Trump sinaliza retomada das negociações com o Irã nos próximos dois dias e petróleo recua abaixo de US$ 100
- Núcleo de Notícias

- há 3 horas
- 2 min de leitura
Presidente americano diz estar "mais inclinado" a voltar ao Paquistão enquanto diplomatas do Golfo, Paquistão e Irã confirmam possibilidade de nova rodada; bloqueio naval segue em vigor mas tensão ameniza

O presidente Donald Trump sinalizou nesta terça-feira que as negociações com o Irã para o encerramento da guerra poderiam ser retomadas no Paquistão nos próximos dois dias, aliviando parte da tensão gerada pelo colapso das conversas de Islamabad no fim de semana e pelo bloqueio naval americano aos portos iranianos que entrou em vigor na segunda-feira. "Algo pode estar acontecendo nos próximos dois dias, e estamos mais inclinados a ir até lá", disse o presidente Trump em entrevista à imprensa norte-americana.
A sinalização americana foi acompanhada por confirmações de outras frentes. Funcionários do Golfo, do Paquistão e do Irã também indicaram que as equipes negociadoras dos dois países poderiam retornar ao Paquistão ainda nesta semana, embora uma fonte iraniana sênior tenha pontuado que nenhuma data havia sido formalmente definida. A convergência de sinais de múltiplos atores sobre a possibilidade de retomada foi suficiente para acalmar os mercados de petróleo, com os preços do Brent voltando a cair abaixo de US$ 100 por barril nesta terça-feira, após terem superado esse nível com força na véspera.

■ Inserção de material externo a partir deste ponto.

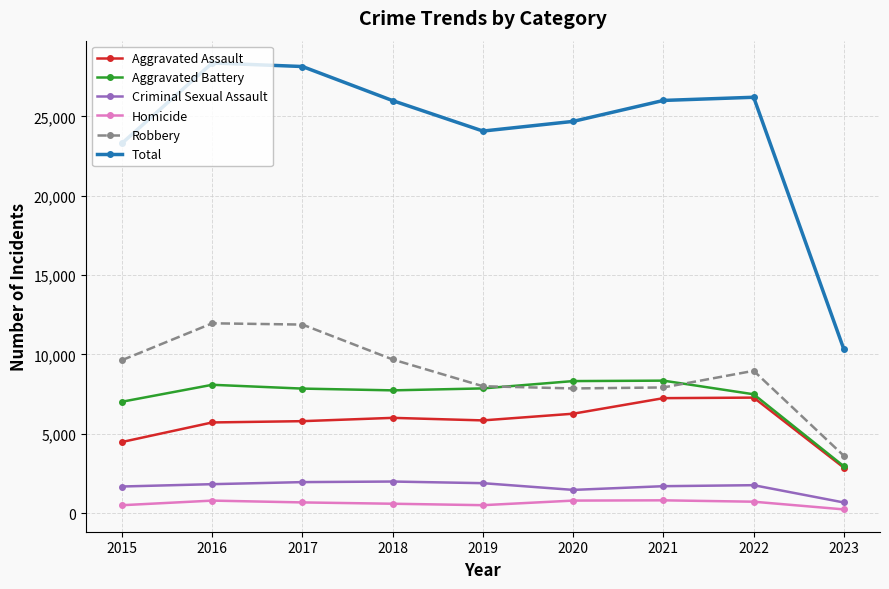

What are all the series names shown in the legend?

Aggravated Assault, Aggravated Battery, Criminal Sexual Assault, Homicide, Robbery, Total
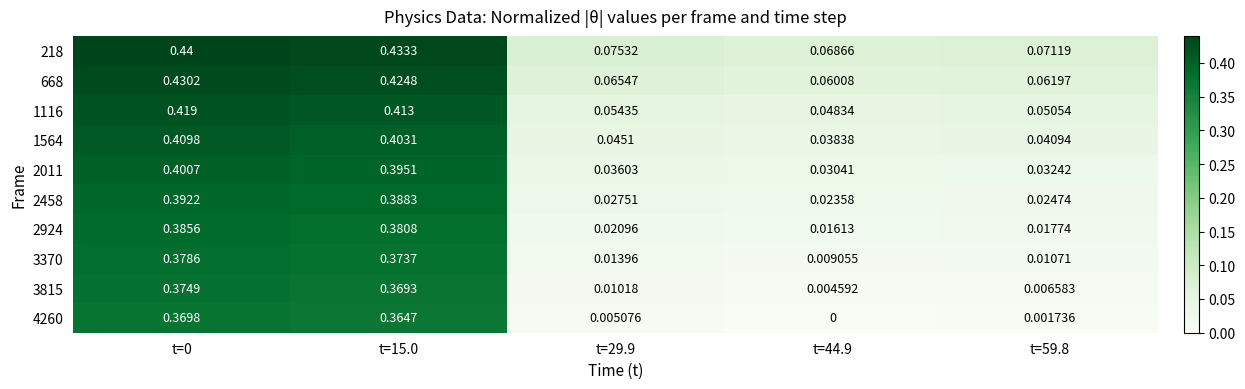

Is the value of 2011 at t=44.9 greater than the value of 4260 at t=15.0?

No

O contexto que cerca uma eventual nova rodada é de máxima pressão sobre o Irã. O bloqueio naval americano aos portos iranianos, que passou a ser aplicado a partir de segunda-feira pelo CENTCOM com ao menos 17 navios posicionados, corta efetivamente a capacidade do regime de exportar petróleo e receber importações pelo mar. Teerã respondeu com retórica de confronto, ameaçando atacar navios que transitassem pelo Estreito e retaliar portos de vizinhos do Golfo. Mas os sinais diplomáticos desta terça sugerem que, por baixo da dureza pública, o regime iraniano pode estar buscando uma saída.
O cenário que chega ao possível segundo encontro é mais claro do que o da rodada de Islamabad: a guerra começou em 28 de fevereiro com os ataques americanos e israelenses ao Irã, o regime efetivamente fechou o Estreito de Ormuz por semanas, as negociações de Islamabad colapsaram no fim de semana e os Estados Unidos responderam com o bloqueio. O Irã que entrar numa eventual segunda rodada o fará com menos margem de manobra do que tinha uma semana atrás.
O cessar-fogo de duas semanas anunciado pelo presidente Donald Trump na terça-feira anterior ainda tem cerca de uma semana de vigência. O espaço de tempo disponível para transformar essa janela em algo permanente está se estreitando, e qualquer acordo que eventualmente surgir precisará endereçar os pontos que impediram um entendimento em Islamabad: a proibição ao enriquecimento de urânio do Irã, o conflito entre Israel e Hezbollah no Líbano e a reabertura plena do Estreito de Ormuz.